Carlos Batista/Barcelona.
Próximo a cumplir 50 años, 20 de ellos en Barcelona, Vladimir Romero ha hecho magníficas fotos de la ciudad Condal y su gente, pero el lente de su cámara analógica está tatuado con el Morro, el Malecón y la gente de su natal Habana, de donde viene su obra cabal de fotografía documental.
Algo semejante le ocurre a su amigo y colega Arien Chang, cuatro años menor, al que los rostros de la cosmopolita Nueva York, donde reside hace casi un quinquenio, no le han quitado“la necesidad de descubrir y documentar mi país buscando testimoniar parte del contexto social”, y “esto me ha conducido a iniciar viajes por Cuba descubriendo a sujetos, personajes que tenían que ver con las historias que estaba creando”, dijo.

Y ambos se han unido ahora en una exposición en el invierno de Barcelona, Nieve en La Habana, enseñando la espuma del mar chocando sobre el Malecón que da la ilusión óptica de copos fríos en el calor tropical, pero también con el crudo realismo de una ciudad duramente castigada por la crisis y el abandono, y los rostros, que van desde la inocencia infantil, hasta la dureza, el cansancio, la desidia, la resignación de los viejos.

“Nieve en La Habana ofrece un recorrido por la evolución técnica y emocional de estos artistas”, dijo Patricia G . Kasaeva, comisaria de la muestra, abierta hasta el 13 marzo, en la Galería by Lastcrit.
Enfatiza que “lo que distingue a éstos artistas es su capacidad para captar la esencia de su visión, conectando con el espectador, y reafirmando la relevancia del arte en un mundo sobresaturado de imágenes”
Ambos pasaron del blanco y negro e incursionando el color. “En esta transición hacia el color, Chang ha adoptado un enfoque vibrante y expresivo, donde el color resalta los matices sicológicos. Dice la comisaria. Sin embargo, Romero “emplea una paleta apagada y cálida , evocando nostalgia y explotando las sutilezas del entorno urbano.
El cine me hacía volar la imaginación

Mulato, de estatura media, y de rostro jovial, aunque a veces parece distraído, absorto, Romero confiesa que “la fotografía capta toda mi atención, me atrapa y me impacienta el hecho de concretar una historia mediante una imagen”.
Ambos abrazan la fotografía documental, que en Cuba y el resto de Latinoamérica está fuertemente influenciada por el cine e impregnada de un compromiso social.
“El cine en cuba me hacía volar en mi imaginación, me transportaba de mi realidad.
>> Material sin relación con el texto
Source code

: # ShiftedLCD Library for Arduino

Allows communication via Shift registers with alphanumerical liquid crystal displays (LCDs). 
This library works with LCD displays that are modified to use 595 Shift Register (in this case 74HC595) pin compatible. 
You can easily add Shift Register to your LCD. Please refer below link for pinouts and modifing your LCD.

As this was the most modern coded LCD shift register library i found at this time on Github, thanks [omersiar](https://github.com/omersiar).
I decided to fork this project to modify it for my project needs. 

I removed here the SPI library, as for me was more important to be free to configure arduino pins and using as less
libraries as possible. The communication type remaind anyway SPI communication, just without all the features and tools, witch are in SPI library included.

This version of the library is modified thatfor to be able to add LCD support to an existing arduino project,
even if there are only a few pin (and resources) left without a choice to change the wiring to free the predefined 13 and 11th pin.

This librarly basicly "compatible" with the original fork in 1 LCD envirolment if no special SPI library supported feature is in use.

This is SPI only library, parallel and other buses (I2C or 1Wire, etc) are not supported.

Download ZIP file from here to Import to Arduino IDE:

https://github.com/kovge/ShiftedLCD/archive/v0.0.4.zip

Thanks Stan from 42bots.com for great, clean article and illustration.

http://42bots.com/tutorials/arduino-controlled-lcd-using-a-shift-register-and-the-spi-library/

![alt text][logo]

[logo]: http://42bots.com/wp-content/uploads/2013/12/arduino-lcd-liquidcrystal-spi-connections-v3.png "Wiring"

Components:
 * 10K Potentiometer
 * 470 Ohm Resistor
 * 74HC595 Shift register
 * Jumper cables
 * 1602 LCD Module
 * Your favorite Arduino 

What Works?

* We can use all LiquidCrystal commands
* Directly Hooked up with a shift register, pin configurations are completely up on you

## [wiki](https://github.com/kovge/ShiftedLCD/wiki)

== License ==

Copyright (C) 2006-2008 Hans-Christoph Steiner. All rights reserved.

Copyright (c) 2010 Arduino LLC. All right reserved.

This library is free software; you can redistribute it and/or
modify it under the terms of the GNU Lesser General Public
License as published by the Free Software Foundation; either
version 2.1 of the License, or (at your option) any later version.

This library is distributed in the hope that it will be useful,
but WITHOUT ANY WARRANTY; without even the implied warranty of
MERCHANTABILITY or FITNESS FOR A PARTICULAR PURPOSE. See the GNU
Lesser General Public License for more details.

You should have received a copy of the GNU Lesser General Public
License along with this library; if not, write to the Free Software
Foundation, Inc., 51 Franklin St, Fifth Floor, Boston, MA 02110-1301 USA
La fotografía habla sin palabras, siempre cuenta historias, por eso escojo la calle como mi modo de expresión y el blanco y negro por su agudeza y preponderante definición de los detalles, por su manera más simple y compleja a la vez”. Explica Romero.
Para la experimentada crítica y curadora Magaly Espinosa, “Vladimir se mueve por los espacios públicos buscando el soplo particular que habla de lo que somos y de cómo somos, aprovechando su hábil capacidad para detener en una imagen el emerger de la diaria subsistencia”.
Romero admite que “cada persona que conozco me enseña cosas que llevo a la fotografía”.
Tradiciones, costumbres, vivencias.

Autodidacta y versátil, Chang busca raíces, costumbres, esa cultura popular que trasciende y no muere.
“Mis tendencias artísticas a la fotografía documental van dirigidas a la necesidad de poder transmitir y dejar un legado que muestre tradiciones, costumbres, vivencias, personas”, subraya.
Cuenta que “este género me convirtió en un viajero, tanto en el sentido literal, como el de la mirada que explora y busca sujetos e historias en todos los rincones de la isla y del mundo”.

No se repite, “Cada proyecto nuevo es un camino de doble sentido. Testimonio y plasmo momentos en la vida de determinadas personas y sucesos y, a su vez, estos aportan y tributan en mi desarrollo personal y profesional”.
Para la comisaria Kasaeva, los dos artistas están “unidos por una tradición de la fotografía documental latinoamericana, con su enfoque en lo humano, la calle y los espacios de resistencia encuentra en ellos dos exponentes que, al pasar al color, han encontrado su herencia visual”.